A rodeo performer spins a lasso in a circle perpendicular to the ground. The height of the knot from the ground is modeled by h= -3 cos (5 pi/3 t) +3.5, where t is the time measured in seconds.

a. What's the highest point reached by the knot
b. Lowest point reached by the knot
c. the period of the model
d.
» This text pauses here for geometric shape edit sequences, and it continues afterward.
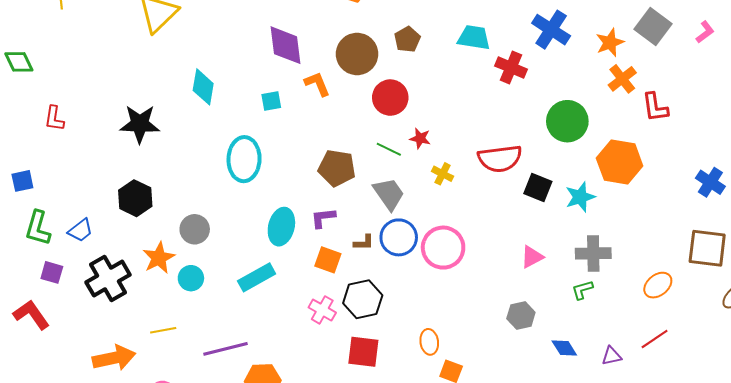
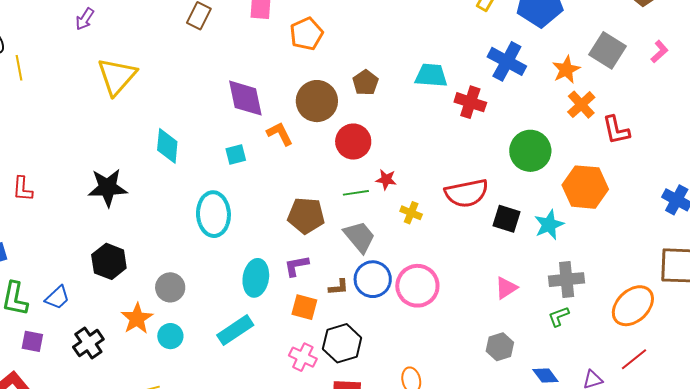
green line: (389, 149) -> (356, 193), turned -30
black cross: (108, 278) -> (88, 343), size x0.7
orange ellipse: (658, 285) -> (633, 306), size x1.5

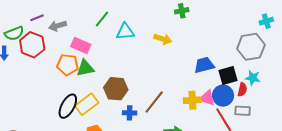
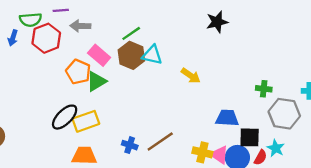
green cross: (182, 11) -> (264, 89), moved
green triangle: (85, 68) -> (96, 81), turned -36
brown hexagon: (116, 89) -> (131, 55), moved

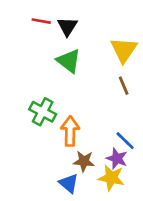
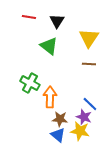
black triangle: (67, 27) -> (57, 21), moved
brown line: (124, 86) -> (89, 64), turned -64
blue triangle: (69, 183) -> (58, 135), moved

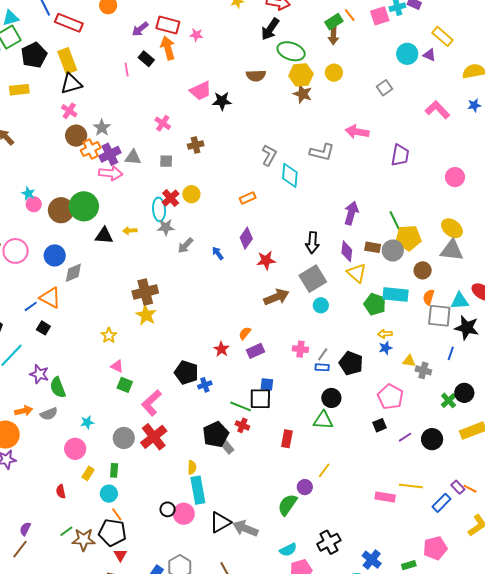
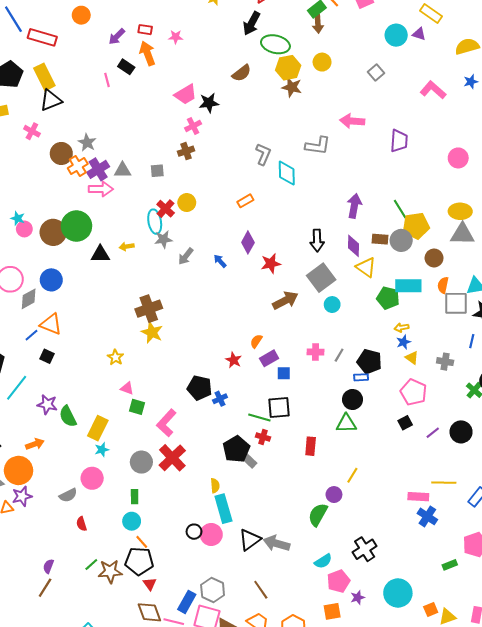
red rectangle: (168, 25) -> (145, 30), size x0.6
brown semicircle: (256, 76) -> (242, 73), turned -30
pink cross: (69, 111) -> (32, 131), moved
pink cross: (163, 123) -> (193, 126), moved, turned 35
yellow ellipse: (452, 228) -> (460, 211), turned -30
gray diamond: (73, 273) -> (29, 299), moved
yellow triangle: (409, 361) -> (412, 358), moved, turned 32
blue rectangle: (322, 367) -> (361, 377), moved
blue square: (267, 384) -> (284, 373), moved
gray semicircle: (49, 414) -> (68, 495), moved
yellow rectangle: (88, 473) -> (98, 428), moved, size x1.6
blue cross: (372, 560) -> (427, 516), moved

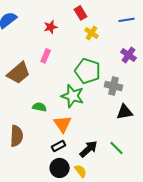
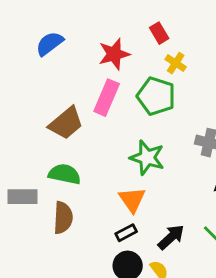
red star: (51, 27) -> (114, 54), size x1.5
pink rectangle: (46, 56) -> (107, 98), size x1.6
green pentagon: (88, 71) -> (156, 96), moved
green semicircle: (40, 107) -> (65, 174), moved, size x1.5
According to the model, find the height of the knot after 25 seconds.

2. $\displaystyle h=-3cos(\frac{5\pi}{3}t)+3,5$
a) the highest point reached by the knot is the maximum of this function:
$\displaystyle cos(\frac{5\pi}{3}t) \in <-1,1>$
$\displaystyle -3cos(\frac{5\pi}{3}t) \in <-3,3>$
$\displaystyle -3cos(\frac{5\pi}{3}t)+3,5 \in <0,5;6,5>$
the highest value we can get is $\displaystyle h=6,5$
b) and the lowest $\displaystyle h=0,5$
c) cosine function $\displaystyle cos t$ is periodic with period $\displaystyle 2\pi$, so $\displaystyle cos(\frac{5\pi}{3}t)$ is periodic with period $\displaystyle \frac{2\pi}{\frac{5\pi}{3}}=\frac{6}{5}$
d) $\displaystyle t=25$
$\displaystyle h=-3cos (\frac{5\pi}{3}*25)+3,5=-3cos (\frac{125\pi}{3})+3,5=$$\displaystyle -3cos(\frac{5\pi}{3})+3,5$
converting into degrees $\displaystyle \frac{5*180^o}{3}=300^o$
$\displaystyle h=-3cos(270^o+30^o)+3,5=-3*\frac{1}{2}+3,5=2$

3. Thanks